◆ **Records from a data source**:
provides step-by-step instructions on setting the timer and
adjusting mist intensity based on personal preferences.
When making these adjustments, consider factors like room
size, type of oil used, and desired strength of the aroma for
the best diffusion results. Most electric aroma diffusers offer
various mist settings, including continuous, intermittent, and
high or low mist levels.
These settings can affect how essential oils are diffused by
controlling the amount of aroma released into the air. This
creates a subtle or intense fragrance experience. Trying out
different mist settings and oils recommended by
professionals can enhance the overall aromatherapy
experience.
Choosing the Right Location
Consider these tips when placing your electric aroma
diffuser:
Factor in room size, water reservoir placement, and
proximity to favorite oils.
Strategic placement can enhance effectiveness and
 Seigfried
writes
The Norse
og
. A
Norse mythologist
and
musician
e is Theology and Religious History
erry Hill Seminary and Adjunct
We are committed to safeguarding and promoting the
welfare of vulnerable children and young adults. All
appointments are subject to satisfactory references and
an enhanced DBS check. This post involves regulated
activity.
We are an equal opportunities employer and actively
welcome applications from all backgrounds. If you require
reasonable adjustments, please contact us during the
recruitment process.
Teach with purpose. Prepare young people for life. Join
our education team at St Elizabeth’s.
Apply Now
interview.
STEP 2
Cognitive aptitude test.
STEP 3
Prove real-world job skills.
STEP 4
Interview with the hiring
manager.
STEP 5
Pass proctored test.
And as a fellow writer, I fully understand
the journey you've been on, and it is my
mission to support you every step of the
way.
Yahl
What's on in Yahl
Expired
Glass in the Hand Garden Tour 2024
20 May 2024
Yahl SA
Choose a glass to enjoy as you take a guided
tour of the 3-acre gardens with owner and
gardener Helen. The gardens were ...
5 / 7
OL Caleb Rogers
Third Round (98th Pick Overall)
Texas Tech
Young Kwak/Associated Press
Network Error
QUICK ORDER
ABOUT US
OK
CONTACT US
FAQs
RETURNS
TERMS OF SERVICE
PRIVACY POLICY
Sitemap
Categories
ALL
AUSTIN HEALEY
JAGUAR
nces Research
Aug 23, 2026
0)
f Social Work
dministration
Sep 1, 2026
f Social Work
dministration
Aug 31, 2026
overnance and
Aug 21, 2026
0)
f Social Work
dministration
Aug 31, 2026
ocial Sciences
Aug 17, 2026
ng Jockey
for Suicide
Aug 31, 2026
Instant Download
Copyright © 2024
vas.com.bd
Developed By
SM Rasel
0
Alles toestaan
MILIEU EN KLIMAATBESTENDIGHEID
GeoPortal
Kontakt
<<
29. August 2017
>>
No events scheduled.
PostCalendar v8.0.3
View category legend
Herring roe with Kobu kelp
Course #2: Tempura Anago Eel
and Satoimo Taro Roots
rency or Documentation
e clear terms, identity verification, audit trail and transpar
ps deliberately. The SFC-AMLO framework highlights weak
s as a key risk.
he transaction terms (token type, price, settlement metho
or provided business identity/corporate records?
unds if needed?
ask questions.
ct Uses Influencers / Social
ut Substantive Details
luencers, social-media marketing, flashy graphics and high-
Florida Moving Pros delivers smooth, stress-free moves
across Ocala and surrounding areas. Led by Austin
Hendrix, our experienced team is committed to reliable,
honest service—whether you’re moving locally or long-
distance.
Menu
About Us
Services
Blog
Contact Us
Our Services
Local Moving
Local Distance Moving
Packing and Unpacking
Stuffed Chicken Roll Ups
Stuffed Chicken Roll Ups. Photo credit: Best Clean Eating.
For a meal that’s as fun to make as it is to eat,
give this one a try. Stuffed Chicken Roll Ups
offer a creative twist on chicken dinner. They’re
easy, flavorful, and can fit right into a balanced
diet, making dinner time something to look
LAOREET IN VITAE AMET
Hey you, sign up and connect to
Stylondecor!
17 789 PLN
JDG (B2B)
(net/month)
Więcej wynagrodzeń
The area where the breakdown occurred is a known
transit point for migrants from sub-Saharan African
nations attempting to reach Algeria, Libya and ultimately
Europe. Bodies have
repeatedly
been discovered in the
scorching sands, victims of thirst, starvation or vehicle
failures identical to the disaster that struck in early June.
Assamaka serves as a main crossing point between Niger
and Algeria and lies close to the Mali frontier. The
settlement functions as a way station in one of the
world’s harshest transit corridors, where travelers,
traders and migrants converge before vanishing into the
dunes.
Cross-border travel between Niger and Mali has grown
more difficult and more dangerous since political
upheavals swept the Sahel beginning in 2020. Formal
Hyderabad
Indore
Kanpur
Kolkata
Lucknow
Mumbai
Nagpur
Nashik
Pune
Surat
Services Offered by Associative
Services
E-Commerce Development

◆ **Directions**: Please format every line of the data above as a Markdown table with the columns "Row" and "Line". Give each line its row number and omit blank lines.

◆ **Response area**:
| Row | Line |
|---|---|
| 1 | provides step-by-step instructions on setting the timer and |
| 2 | adjusting mist intensity based on personal preferences. |
| 3 | When making these adjustments, consider factors like room |
| 4 | size, type of oil used, and desired strength of the aroma for |
| 5 | the best diffusion results. Most electric aroma diffusers offer |
| 6 | various mist settings, including continuous, intermittent, and |
| 7 | high or low mist levels. |
| 8 | These settings can affect how essential oils are diffused by |
| 9 | controlling the amount of aroma released into the air. This |
| 10 | creates a subtle or intense fragrance experience. Trying out |
| 11 | different mist settings and oils recommended by |
| 12 | professionals can enhance the overall aromatherapy |
| 13 | experience. |
| 14 | Choosing the Right Location |
| 15 | Consider these tips when placing your electric aroma |
| 16 | diffuser: |
| 17 | Factor in room size, water reservoir placement, and |
| 18 | proximity to favorite oils. |
| 19 | Strategic placement can enhance effectiveness and |
| 20 |  Seigfried |
| 21 | writes |
| 22 | The Norse |
| 23 | og |
| 24 | . A |
| 25 | Norse mythologist |
| 26 | and |
| 27 | musician |
| 28 | e is Theology and Religious History |
| 29 | erry Hill Seminary and Adjunct |
| 30 | We are committed to safeguarding and promoting the |
| 31 | welfare of vulnerable children and young adults. All |
| 32 | appointments are subject to satisfactory references and |
| 33 | an enhanced DBS check. This post involves regulated |
| 34 | activity. |
| 35 | We are an equal opportunities employer and actively |
| 36 | welcome applications from all backgrounds. If you require |
| 37 | reasonable adjustments, please contact us during the |
| 38 | recruitment process. |
| 39 | Teach with purpose. Prepare young people for life. Join |
| 40 | our education team at St Elizabeth’s. |
| 41 | Apply Now |
| 42 | interview. |
| 43 | STEP 2 |
| 44 | Cognitive aptitude test. |
| 45 | STEP 3 |
| 46 | Prove real-world job skills. |
| 47 | STEP 4 |
| 48 | Interview with the hiring |
| 49 | manager. |
| 50 | STEP 5 |
| 51 | Pass proctored test. |
| 52 | And as a fellow writer, I fully understand |
| 53 | the journey you've been on, and it is my |
| 54 | mission to support you every step of the |
| 55 | way. |
| 56 | Yahl |
| 57 | What's on in Yahl |
| 58 | Expired |
| 59 | Glass in the Hand Garden Tour 2024 |
| 60 | 20 May 2024 |
| 61 | Yahl SA |
| 62 | Choose a glass to enjoy as you take a guided |
| 63 | tour of the 3-acre gardens with owner and |
| 64 | gardener Helen. The gardens were ... |
| 65 | 5 / 7 |
| 66 | OL Caleb Rogers |
| 67 | Third Round (98th Pick Overall) |
| 68 | Texas Tech |
| 69 | Young Kwak/Associated Press |
| 70 | Network Error |
| 71 | QUICK ORDER |
| 72 | ABOUT US |
| 73 | OK |
| 74 | CONTACT US |
| 75 | FAQs |
| 76 | RETURNS |
| 77 | TERMS OF SERVICE |
| 78 | PRIVACY POLICY |
| 79 | Sitemap |
| 80 | Categories |
| 81 | ALL |
| 82 | AUSTIN HEALEY |
| 83 | JAGUAR |
| 84 | nces Research |
| 85 | Aug 23, 2026 |
| 86 | 0) |
| 87 | f Social Work |
| 88 | dministration |
| 89 | Sep 1, 2026 |
| 90 | f Social Work |
| 91 | dministration |
| 92 | Aug 31, 2026 |
| 93 | overnance and |
| 94 | Aug 21, 2026 |
| 95 | 0) |
| 96 | f Social Work |
| 97 | dministration |
| 98 | Aug 31, 2026 |
| 99 | ocial Sciences |
| 100 | Aug 17, 2026 |
| 101 | ng Jockey |
| 102 | for Suicide |
| 103 | Aug 31, 2026 |
| 104 | Instant Download |
| 105 | Copyright © 2024 |
| 106 | vas.com.bd |
| 107 | Developed By |
| 108 | SM Rasel |
| 109 | 0 |
| 110 | Alles toestaan |
| 111 | MILIEU EN KLIMAATBESTENDIGHEID |
| 112 | GeoPortal |
| 113 | Kontakt |
| 114 | << |
| 115 | 29. August 2017 |
| 116 | >> |
| 117 | No events scheduled. |
| 118 | PostCalendar v8.0.3 |
| 119 | View category legend |
| 120 | Herring roe with Kobu kelp |
| 121 | Course #2: Tempura Anago Eel |
| 122 | and Satoimo Taro Roots |
| 123 | rency or Documentation |
| 124 | e clear terms, identity verification, audit trail and transpar |
| 125 | ps deliberately. The SFC-AMLO framework highlights weak |
| 126 | s as a key risk. |
| 127 | he transaction terms (token type, price, settlement metho |
| 128 | or provided business identity/corporate records? |
| 129 | unds if needed? |
| 130 | ask questions. |
| 131 | ct Uses Influencers / Social |
| 132 | ut Substantive Details |
| 133 | luencers, social-media marketing, flashy graphics and high- |
| 134 | Florida Moving Pros delivers smooth, stress-free moves |
| 135 | across Ocala and surrounding areas. Led by Austin |
| 136 | Hendrix, our experienced team is committed to reliable, |
| 137 | honest service—whether you’re moving locally or long- |
| 138 | distance. |
| 139 | Menu |
| 140 | About Us |
| 141 | Services |
| 142 | Blog |
| 143 | Contact Us |
| 144 | Our Services |
| 145 | Local Moving |
| 146 | Local Distance Moving |
| 147 | Packing and Unpacking |
| 148 | Stuffed Chicken Roll Ups |
| 149 | Stuffed Chicken Roll Ups. Photo credit: Best Clean Eating. |
| 150 | For a meal that’s as fun to make as it is to eat, |
| 151 | give this one a try. Stuffed Chicken Roll Ups |
| 152 | offer a creative twist on chicken dinner. They’re |
| 153 | easy, flavorful, and can fit right into a balanced |
| 154 | diet, making dinner time something to look |
| 155 | LAOREET IN VITAE AMET |
| 156 | Hey you, sign up and connect to |
| 157 | Stylondecor! |
| 158 | 17 789 PLN |
| 159 | JDG (B2B) |
| 160 | (net/month) |
| 161 | Więcej wynagrodzeń |
| 162 | The area where the breakdown occurred is a known |
| 163 | transit point for migrants from sub-Saharan African |
| 164 | nations attempting to reach Algeria, Libya and ultimately |
| 165 | Europe. Bodies have |
| 166 | repeatedly |
| 167 | been discovered in the |
| 168 | scorching sands, victims of thirst, starvation or vehicle |
| 169 | failures identical to the disaster that struck in early June. |
| 170 | Assamaka serves as a main crossing point between Niger |
| 171 | and Algeria and lies close to the Mali frontier. The |
| 172 | settlement functions as a way station in one of the |
| 173 | world’s harshest transit corridors, where travelers, |
| 174 | traders and migrants converge before vanishing into the |
| 175 | dunes. |
| 176 | Cross-border travel between Niger and Mali has grown |
| 177 | more difficult and more dangerous since political |
| 178 | upheavals swept the Sahel beginning in 2020. Formal |
| 179 | Hyderabad |
| 180 | Indore |
| 181 | Kanpur |
| 182 | Kolkata |
| 183 | Lucknow |
| 184 | Mumbai |
| 185 | Nagpur |
| 186 | Nashik |
| 187 | Pune |
| 188 | Surat |
| 189 | Services Offered by Associative |
| 190 | Services |
| 191 | E-Commerce Development |